03 - Roast vegetables for 20 to 25 minutes, stirring halfway through, until tender and lightly caramelized.
04 - Combine quinoa and water or broth in a saucepan. Bring to a boil, then reduce heat, cover, and simmer for 15 minutes or until liquid is absorbed. Remove from heat and let sit, covered, for 5 minutes. Fluff with a fork.
05 - In a small bowl, whisk together olive oil, lemon juice, Dijon mustard, maple syrup or honey, garlic, salt, and pepper to make the vinaigrette.
06 - Divide quinoa among four bowls. Top each with roasted vegetables, beans, nuts, and seeds. Drizzle with lemon vinaigrette.
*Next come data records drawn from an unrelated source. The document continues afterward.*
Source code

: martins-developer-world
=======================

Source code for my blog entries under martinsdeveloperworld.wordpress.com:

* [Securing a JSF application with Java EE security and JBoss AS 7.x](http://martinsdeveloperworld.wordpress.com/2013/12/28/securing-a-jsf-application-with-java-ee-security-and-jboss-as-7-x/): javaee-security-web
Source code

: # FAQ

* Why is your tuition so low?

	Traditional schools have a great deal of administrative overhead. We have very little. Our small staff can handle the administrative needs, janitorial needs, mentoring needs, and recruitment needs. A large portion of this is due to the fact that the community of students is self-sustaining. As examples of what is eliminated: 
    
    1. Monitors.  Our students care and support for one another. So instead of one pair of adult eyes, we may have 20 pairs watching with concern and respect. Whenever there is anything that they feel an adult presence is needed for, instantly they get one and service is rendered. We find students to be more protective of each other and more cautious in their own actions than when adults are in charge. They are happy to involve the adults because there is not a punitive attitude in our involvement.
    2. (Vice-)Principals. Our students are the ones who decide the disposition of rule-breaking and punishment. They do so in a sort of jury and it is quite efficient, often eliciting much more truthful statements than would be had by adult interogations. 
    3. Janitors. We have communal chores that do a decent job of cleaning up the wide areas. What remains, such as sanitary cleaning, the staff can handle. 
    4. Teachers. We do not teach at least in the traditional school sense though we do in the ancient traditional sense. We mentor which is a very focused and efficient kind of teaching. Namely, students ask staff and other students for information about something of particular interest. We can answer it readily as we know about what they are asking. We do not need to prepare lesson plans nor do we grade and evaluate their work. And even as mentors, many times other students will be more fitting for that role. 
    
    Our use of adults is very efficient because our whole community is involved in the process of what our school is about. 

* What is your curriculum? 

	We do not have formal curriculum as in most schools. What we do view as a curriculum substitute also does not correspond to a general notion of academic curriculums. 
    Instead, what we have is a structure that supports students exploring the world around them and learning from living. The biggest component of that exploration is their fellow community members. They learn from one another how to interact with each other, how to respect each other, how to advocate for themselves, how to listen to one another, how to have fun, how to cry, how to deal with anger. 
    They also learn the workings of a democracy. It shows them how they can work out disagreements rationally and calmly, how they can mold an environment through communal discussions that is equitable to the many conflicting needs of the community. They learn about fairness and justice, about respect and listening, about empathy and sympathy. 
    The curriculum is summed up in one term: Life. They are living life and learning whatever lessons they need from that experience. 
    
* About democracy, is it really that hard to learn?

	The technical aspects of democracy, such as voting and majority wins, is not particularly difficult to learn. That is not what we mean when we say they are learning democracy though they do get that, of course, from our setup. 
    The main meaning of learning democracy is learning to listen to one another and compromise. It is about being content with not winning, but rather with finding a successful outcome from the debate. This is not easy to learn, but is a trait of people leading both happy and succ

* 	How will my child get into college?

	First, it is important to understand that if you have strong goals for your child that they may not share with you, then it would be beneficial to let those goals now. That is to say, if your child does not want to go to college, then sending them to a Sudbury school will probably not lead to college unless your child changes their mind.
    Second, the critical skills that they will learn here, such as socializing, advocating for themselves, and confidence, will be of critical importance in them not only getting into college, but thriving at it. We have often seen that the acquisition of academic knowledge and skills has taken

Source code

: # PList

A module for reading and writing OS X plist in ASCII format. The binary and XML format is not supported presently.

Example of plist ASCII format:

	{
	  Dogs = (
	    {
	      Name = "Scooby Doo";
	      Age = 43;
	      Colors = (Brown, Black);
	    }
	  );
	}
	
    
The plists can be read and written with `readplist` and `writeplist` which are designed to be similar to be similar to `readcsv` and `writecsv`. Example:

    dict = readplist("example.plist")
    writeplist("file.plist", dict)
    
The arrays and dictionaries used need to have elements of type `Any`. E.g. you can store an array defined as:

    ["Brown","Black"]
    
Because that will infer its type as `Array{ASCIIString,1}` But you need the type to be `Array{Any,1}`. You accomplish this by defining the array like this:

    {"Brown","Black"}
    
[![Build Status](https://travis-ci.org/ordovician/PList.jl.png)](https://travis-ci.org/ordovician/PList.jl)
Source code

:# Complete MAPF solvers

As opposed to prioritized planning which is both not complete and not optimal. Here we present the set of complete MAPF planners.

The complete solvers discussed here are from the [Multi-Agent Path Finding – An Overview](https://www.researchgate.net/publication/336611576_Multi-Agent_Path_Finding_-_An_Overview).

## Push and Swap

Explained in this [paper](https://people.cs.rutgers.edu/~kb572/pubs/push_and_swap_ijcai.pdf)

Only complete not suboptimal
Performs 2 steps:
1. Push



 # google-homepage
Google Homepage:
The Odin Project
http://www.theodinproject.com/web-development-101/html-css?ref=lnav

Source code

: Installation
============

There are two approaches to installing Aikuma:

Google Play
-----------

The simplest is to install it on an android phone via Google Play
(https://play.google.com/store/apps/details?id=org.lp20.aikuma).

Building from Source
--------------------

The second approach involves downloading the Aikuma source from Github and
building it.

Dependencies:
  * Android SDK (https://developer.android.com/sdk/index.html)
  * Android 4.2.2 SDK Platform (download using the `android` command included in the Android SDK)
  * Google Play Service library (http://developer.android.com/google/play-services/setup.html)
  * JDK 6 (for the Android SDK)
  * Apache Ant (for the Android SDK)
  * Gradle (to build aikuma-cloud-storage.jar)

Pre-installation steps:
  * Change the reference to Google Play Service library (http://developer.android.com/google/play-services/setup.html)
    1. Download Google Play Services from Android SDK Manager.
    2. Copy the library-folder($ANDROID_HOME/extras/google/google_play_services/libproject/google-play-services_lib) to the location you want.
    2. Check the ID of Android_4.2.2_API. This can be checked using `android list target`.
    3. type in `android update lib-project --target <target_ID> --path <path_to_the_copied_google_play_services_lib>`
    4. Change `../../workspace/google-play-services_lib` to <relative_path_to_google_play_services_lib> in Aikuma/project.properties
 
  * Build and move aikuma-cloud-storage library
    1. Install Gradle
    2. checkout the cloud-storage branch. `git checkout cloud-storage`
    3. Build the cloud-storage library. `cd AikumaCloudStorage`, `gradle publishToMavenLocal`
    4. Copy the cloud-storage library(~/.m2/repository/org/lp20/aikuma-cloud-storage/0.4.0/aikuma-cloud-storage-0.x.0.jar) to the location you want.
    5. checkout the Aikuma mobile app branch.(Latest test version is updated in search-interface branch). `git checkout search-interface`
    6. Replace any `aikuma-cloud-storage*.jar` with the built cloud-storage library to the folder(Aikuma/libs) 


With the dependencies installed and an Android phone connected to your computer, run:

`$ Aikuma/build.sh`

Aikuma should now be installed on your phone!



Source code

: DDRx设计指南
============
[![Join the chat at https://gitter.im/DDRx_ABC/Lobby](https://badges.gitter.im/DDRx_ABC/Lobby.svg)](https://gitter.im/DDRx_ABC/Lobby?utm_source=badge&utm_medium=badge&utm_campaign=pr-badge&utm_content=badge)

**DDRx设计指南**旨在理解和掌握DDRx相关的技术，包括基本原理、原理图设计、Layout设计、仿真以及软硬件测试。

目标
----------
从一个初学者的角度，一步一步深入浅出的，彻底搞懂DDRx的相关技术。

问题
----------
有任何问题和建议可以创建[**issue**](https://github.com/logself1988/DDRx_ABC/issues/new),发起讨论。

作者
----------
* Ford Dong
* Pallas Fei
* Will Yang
07 - Serve immediately, or refrigerate for a refreshing cold bowl.

# Expert Tips:

01 -
  • It comes together in under 45 minutes, and most of that is hands-off roasting time while you do literally anything else.
  • You can throw whatever vegetables are lingering in your crisper drawer into the mix and it just works.
  • It tastes incredible both hot and cold, so it's perfect for meal prep when you're tired of eating the same thing five days in a row.
02 -
  • Don't skip rinsing the quinoa—I learned this the hard way when I served bitter quinoa to guests and had to pretend I meant for it to taste that way.
  • Roasting vegetables at a high temperature is what gives them those caramelized edges that make the whole bowl taste restaurant-quality instead of just like steamed vegetables.
03 -
  • Use a mandoline or vegetable peeler to slice your vegetables thinner if you want them to caramelize faster and get crispier edges.
  • Make the vinaigrette the night before so the garlic has time to mellow out and the flavors become more balanced and integrated.